Ingredients:
4 Boneless, Skinless Chicken Thighs, cut into small bites
1 Can Enchilada Sauce (ours https://junecleaver21stcenturystyle.wordpress.com/2013/10/20/homemade-enchilada-sauce/ )
4 C Vegetable Broth (can use chicken)
1 Red Onion, diced small
1 Package of Taco Seasoning
1 Can Corn, drained and rinsed
1 Can Black Beans, drained and rinsed
1 Can Refried Beans (optional, I like the taste and consistency they add)
1 Can Rotel (I prefer Chunky, but any variety will be fine)

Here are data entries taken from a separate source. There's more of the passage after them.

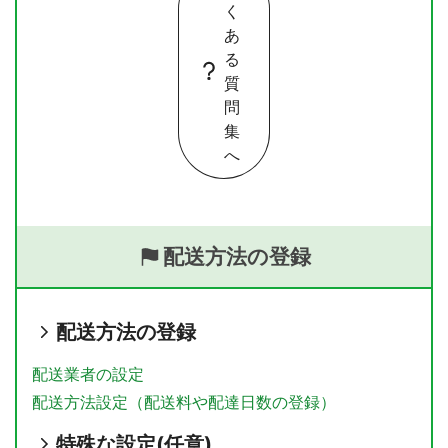
く
あ
る
質
問
集
へ
配送方法の登録
配送方法の登録
配送業者の設定
配送方法設定（配送料や配達日数の登録）
特殊な設定(任意)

4 Roma Tomatoes, peeled and diced (can use can of stewed tomatoes)
Salt and Pepper to taste
1 Can Condensed Cheese Soup (ours https://junecleaver21stcenturystyle.wordpress.com/2015/04/19/homemade-condensed-cheese-soup/ )
1 1/2C Shredded Cheese (I use cheddar, but pepper jack and even cojack is awesome in this recipe)
1/2 C Raw Rice
Directions:
-In crockpot, add all ingredients but cheese and rice. Cook low for at least 6 hours. About 30 minutes before serving, stir in rice and allow to cook. Stir in cheese once rice is done.
-Enjoy. Great topped with tortilla strips, sour cream, avocado, the options are endless.